*Aufgabe*.
Wie viel Watt hat das Netzteil, das laut dem Forenbeitrag zum MSI 6541 neu gekauft wurde?

# MSI 6541 V. 2.1, Pc will nicht :-/



## Kipperlenny (30. August 2006)

Moin

Ich habe ein MSI 6541 V.2.1 mit dazugehörigem P4, 256 DDR Ram und 60GB Seagate Festplatte geschenkt bekommen. (Es lief alles bevor ich es bekam).
Die Festplatte wurde noch formatiert und dann wurden diese ganzen Dinge aus dem Gehäuse ausgebaut und mir übergeben.
Ich kaufte mit jetzt also ein schickes Gehäuse und ein 420W Netzteil und verband die Dinge so miteinander wie ich meinte wie es wohl sein sollte.

Nun das Problem:
Monitor startet gar nicht erst.
"NUM"-Taste auf der Tastatur blinkt die ganze Zeit.

Woran könnte es liegen? Die Grafikkarte sollte im Motherboard intergriert sein.
Jumper? Oder die Verbindungen zum Gehäuse falsch? Kabel verkehrt?

Das dumme an dem ganzen ist, dass es laut MSI dieses Motherboard gar nicht gibt (findet man auf deren Website nicht) allerdings gibts schon ein paar themen auf englisch im netz wo leute auch nah manuals suchen dafür - es scheint wohl nichts zu geben...

Weiß jemand was ich tun könnte?

lenny


----------

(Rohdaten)
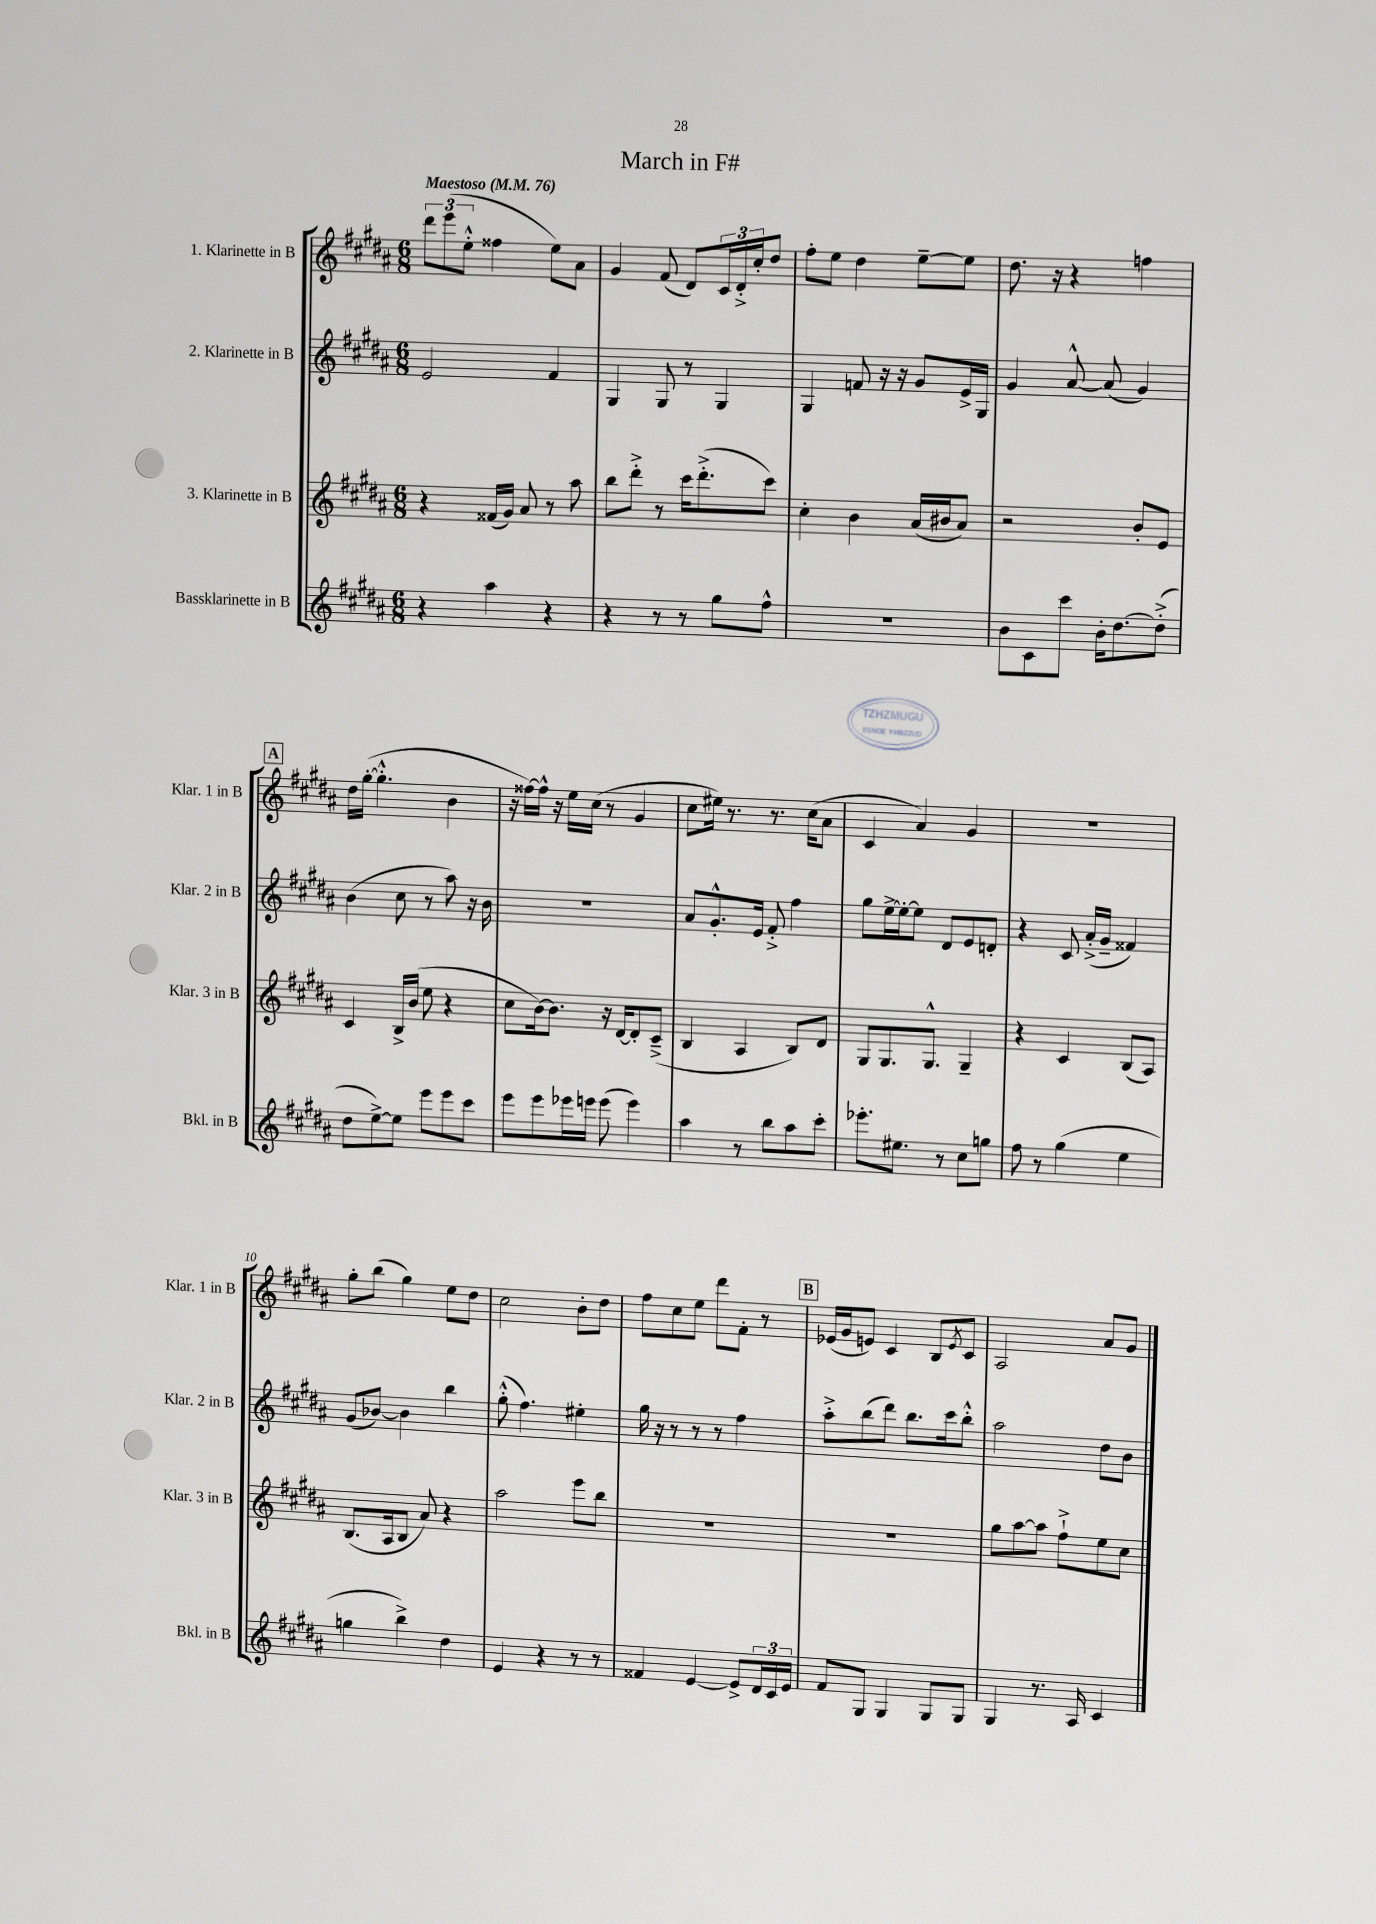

**kern	**kern	**kern	**kern
*part4	*part3	*part2	*part1
*staff4	*staff3	*staff2	*staff1
*I"Bassklarinette in B	*I"3. Klarinette in B	*I"2. Klarinette in B	*I"1. Klarinette in B
*I'Bkl. in B	*I'Klar. 3 in B	*I'Klar. 2 in B	*I'Klar. 1 in B
*clefG2	*clefG2	*clefG2	*clefG2
*k[f#c#g#d#a#]	*k[f#c#g#d#a#]	*k[f#c#g#d#a#]	*k[f#c#g#d#a#]
*M6/8	*M6/8	*M6/8	*M6/8
*MM76	*MM76	*MM76	*MM76
=1	=1	=1	=1
!	!	!	!LO:TX:a:B:t=Maestoso
4r	4r	2e/	12ddd#\L
.	.	.	(12eee\
.	.	.	12ee'^^\J
4aa#\	(16f##X/LL	.	4ff##X\
.	16g#/JJ)	.	.
.	8a#/	.	.
4r	8r	4f#/	8ee\L)
.	8aa#\	.	8a#\J
=2	=2	=2	=2
4r	8bb\L	4G#/	4g#/
.	8ddd#'^\J	.	.
8r	8r	8G#/	(8f#/
8r	16ccc#\KL	8r	8d#/L)
.	(8.ddd#'^\	.	.
8gg#\L	.	4G#/	24c#/L
.	.	.	24d#'^/
.	.	.	24cc#'/J
8ff#^^\J	8ccc#\J)	.	8dd#/J
=3	=3	=3	=3
2.r	4cc#'\	4G#/	8ff#'\L
.	.	.	8ee\J
.	4b\	8fn/	4dd#\
.	.	16r	.
.	.	16r	.
.	(16a#/LL	8g#/L	[8ee~\L
.	16b#X/J	.	.
.	8a#/J)	16e^/L	8ee\J]
.	.	16G#/JJ	.
=4	=4	=4	=4
8b\L	2r	4g#/	8.dd#\
8c#\	.	.	.
.	.	.	16r
8ccc#\J	.	[8a#^^/	4r
16b'\KL	.	(8a#/]	.
[8.dd#\	.	.	.
.	8b'/L	4g#/)	4ffn\
(8dd#'^\J]	8e/J	.	.
!!LO:LB:g=z
!!LO:REH:place=s1:t=A
=5	=5	=5	=5
8dd#\L	4c#/	(4b\	16dd#\LL
.	.	.	([16gg#'\JJ
[8ee^\)	.	.	4.gg#'^^\]
8ee\J]	16B^/LL	8cc#\	.
.	(16b/JJ	.	.
8eee\L	8ee\	8r	.
8eee\	4r	8aa#\)	4b\
8ccc#\J	.	16r	.
.	.	16b\	.
=6	=6	=6	=6
8eee\L	8cc#\L	2.r	16r
.	.	.	[16ff##X\LL)
8eee\	[16b\k)	.	16ff##^^\JJ]
.	8.b\J]	.	16r
16eee-X\L	.	.	16ee\LL
16eeen\JJ	.	.	(16cc#\JJ
(8eee\	16r	.	8r
.	[16d#/KL	.	.
4eee\)	8d#'/]	.	4g#/
.	(8c#~^/J	.	.
=7	=7	=7	=7
4aa#\	4B/	8a#/L	8cc#\L
.	.	8.g#'^^/	16ee#X\Jk)
.	.	.	8.r
8r	4A#/	.	.
.	.	16e/Jk	.
8bb\L	.	8f#'^/	8.r
8aa#\	8B/L)	4ff#\	.
.	.	.	(16cc#\KL
8ccc#'\J	8d#/J	.	8a#\J
=8	=8	=8	=8
8.eee-X'\L	8G#/L	8gg#\L	4c#/
.	8.G#/	[16ee^\L	.
8.ee#X\J	.	16ee'\J_	.
.	.	8ee\J]	4a#/)
.	8.G#^^/J	.	.
8r	.	8d#/L	.
8cc#\L	4G#~/	8e/	4g#/
8ggn\J	.	8dn'/J	.
=9	=9	=9	=9
8ff#\	4r	4r	2.r
8r	.	.	.
(4gg#\	4c#/	8c#/	.
.	.	(16a#'^/LL	.
.	.	16g#~/JJ	.
4ee\	(8B/L	4f##X/)	.
.	8A#/J)	.	.
!!LO:LB:g=z
=10	=10	=10	=10
4ggn\	(8.B/L	(8g#/L	8gg#'\L
.	.	[8b-X/J)	(8bb\J
.	16A#/k	.	.
4bb^\)	8B/J	4b-\]	4gg#\)
.	8a#/)	.	.
4dd#\	4r	4bb\	8ee\L
.	.	.	8dd#\J
=11	=11	=11	=11
4e/	2aa#\	(8gg#'^^\	2cc#\
.	.	4.ff#\)	.
4r	.	.	.
8r	8eee\L	4ee#X'\	8b'\L
8r	8bb\J	.	8dd#\J
=12	=12	=12	=12
4f##X/	2.r	16gg#\	8ff#\L
.	.	16r	.
.	.	8r	8cc#\
[4e/	.	8r	8ee\J
.	.	8r	8ddd#\L
8e^/L]	.	4ff#\	8f#'\J
24d#/L	.	.	8r
24c#/	.	.	.
24e/JJ	.	.	.
!!LO:REH:place=s1:t=B
=13	=13	=13	=13
8f#/L	2.r	8aa#'^\L	(16e-X/LL
.	.	.	16g#/J
8G#/J	.	(8bb\	8en/J)
4G#/	.	8ddd#\J)	4c#/
.	.	8.bb\L	.
8G#/L	.	.	8B/L
.	.	16ccc#\k	.
.	.	.	8qe/
8G#/J	.	8bb'^^\J	8c#/J
=14	=14	=14	=14
4G#/	8gg#\L	2aa#\	2A#/
.	[8aa#\	.	.
8.r	8aa#\J]	.	.
.	8ff#`^\L	.	.
16A#/	.	.	.
4c#/	8ee\	8dd#\L	8a#/L
.	8cc#\J	8b\J	8g#/J
==	==	==	==
*-	*-	*-	*-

*Erledigte Aufgabe*.
420 Watt.